The harness maker grew up on a farm and spent most of his life working with huge draft horses called Belgians. He also built fancy wagons for the Circus World Museum in Baraboo and drove teams of draft horses in their parades.

He says an ad in a local farm trade paper got him off the farm and into harness-making - his retirement "hobby" he began at 58.

Savatski says being around work-horses all his life, he learned early on how to repair their harnesses - and that made making them easy. But the old machines that fill his shop haven't always cooperated.

That's why Savatski's made some "minor" adjustments to them over the years. The creasing machine looks like an old wringer washer, but instead of a hand crank, Savatski attached an electric drill.

“There was a crank on it and I don’t like the ideal of cranking that so I put the drill on it. That thing saves a lot of labor, and that thing turns hard," he says.

His sewing machine is made of iron. It’s heavy, black and goes by the name Union Lock when it behaves. Savatski has another name for it when it doesn’t.

“There was a lot of these machines all over. Every harness shop had on or two of ‘em. And when I got it…that’s been my biggest problem. It’s a temperamental machine. What little religion I got it almost wrecked that a couple times," he says. 

Savatski says he can’t stand sitting still and spends up to eight hours a day in his shop. When he’s working on his harnesses, Savatski says his mind often wanders – reaching what material culture academics call transformative state or flow.

"Sure, you keep your mind on what you’re doin’ but…I got an evil old mind once in a while and it all depends on who I’m thinking about or whatever," he says.

Savatski designs his thick leather harnesses specifically to give the driver control over the horses, like the entire steering system in a car. But they are not plain black leather made just for working; they are shiny, beautiful showstoppers - what Savatski calls "handsome."

“Why do women need a wedding dress to go to a wedding? They could go in a pair of overalls! Well, same thing here. If you gonna go out in the bright lights, you want to look dressed up, don’t cha?" he says. "We’re horse people. We like to see them all dressed up hooked to these wagons, fancy wagons and that so it looks nice for the crowd.”

Savatski is one of only a handful of harness makers in the country. It’s a skill that for some commands a high price, but not Savatski. He is a man from a certain generation where you speak plainly, stand your ground, and if somebody needs your help, you help them.

"I’m a Pollack. I come up on the lower end in school. I was a red F student and I never got up in the ruts that far, I guess. I haven’t got anything against a rich man or a poor man. I lie to be on a even keel with everybody," he says. "I say I helped a lot of people who would have never bought a harness. I made more people like him happy because they could afford me."

Savatski realizes that he can’t do this forever and when he hangs up his hat, he hopes his son will pick up the trade.
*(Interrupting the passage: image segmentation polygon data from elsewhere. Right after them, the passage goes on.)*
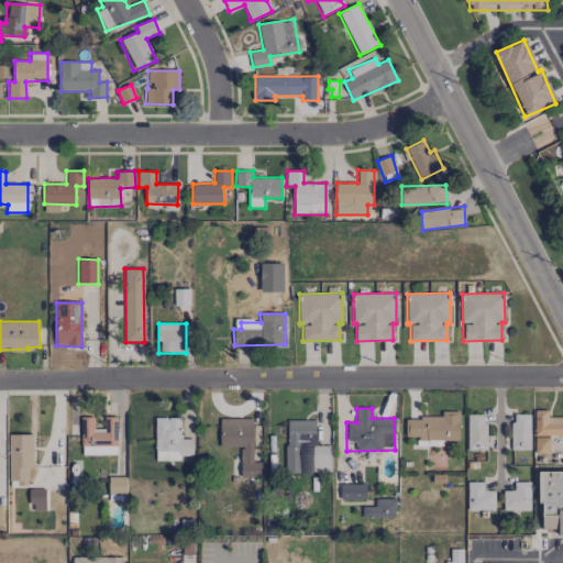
[(549,453),(549,435),(562,434),(562,416),(548,417),(548,410),(534,410),(536,453),(549,453)]
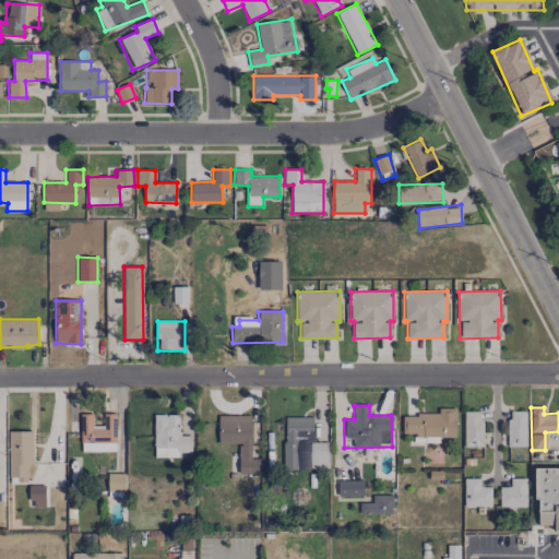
[(455,408),(438,408),(438,415),(403,415),(403,433),(414,433),(414,443),(439,443),(439,438),(455,438),(455,408)]
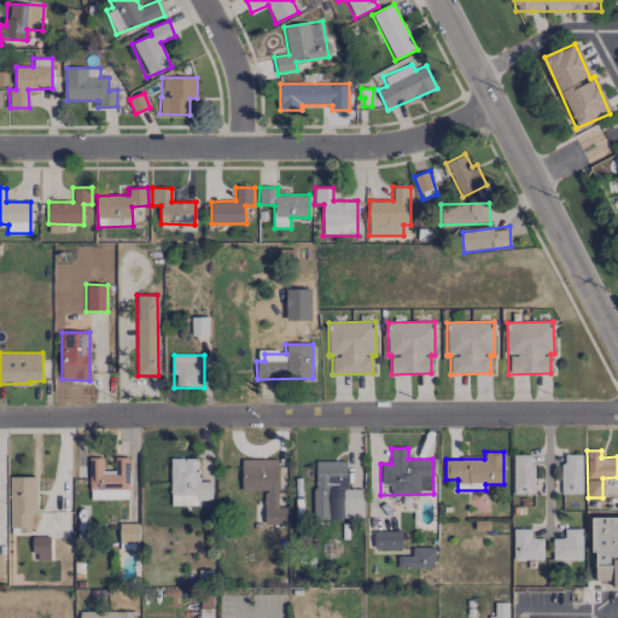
[(532,454),(512,455),(513,495),(534,494),(532,454)]
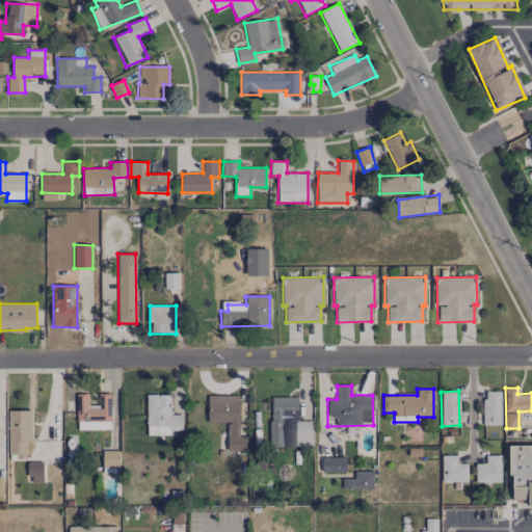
[(501,425),(501,391),(483,391),(483,425),(501,425)]
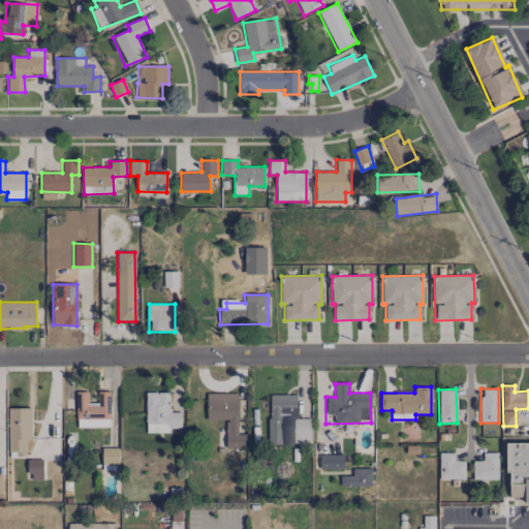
[(111,392),(98,392),(98,403),(88,403),(88,392),(76,392),(76,428),(111,428),(111,412),(111,392)]
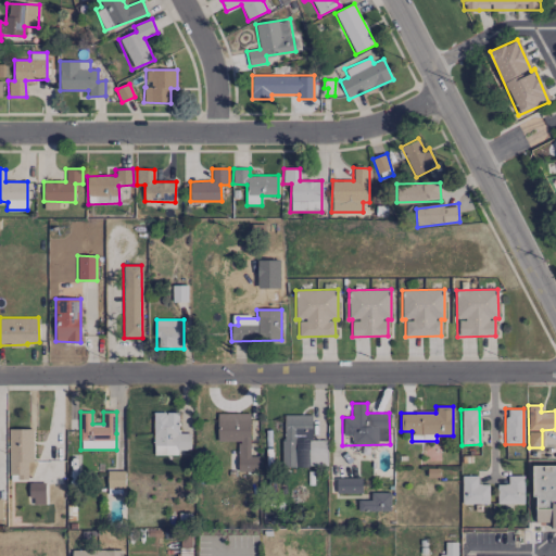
[(154,455),(181,455),(181,451),(191,451),(190,433),(178,433),(178,412),(153,413),(154,455)]
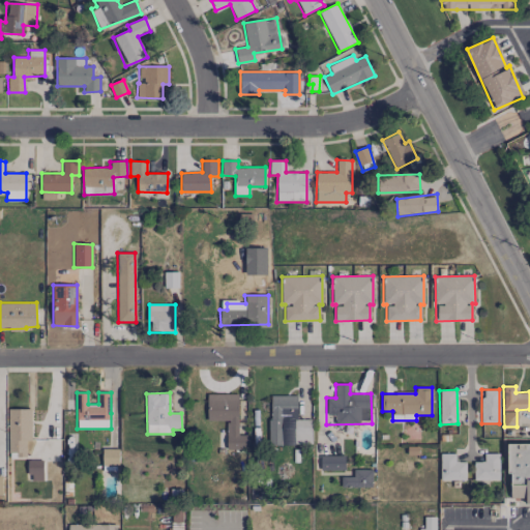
[(207,394),(207,420),(227,420),(227,449),(246,449),(246,435),(238,435),(238,393),(207,394)]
“He says he’s gonna learn, but he never comes here to help build harness. Then he said a while ago, 'I gotta come out there and help build harness pretty soon.' He’s gonna get this when I’m gone. When I’m outta here. It’s gonna go by him," Savatski says.

But for now, Savatski is still working. He says he can still drive a team of horses, build the wagons, and make the harnesses he needs to steer them - even at the age of 87.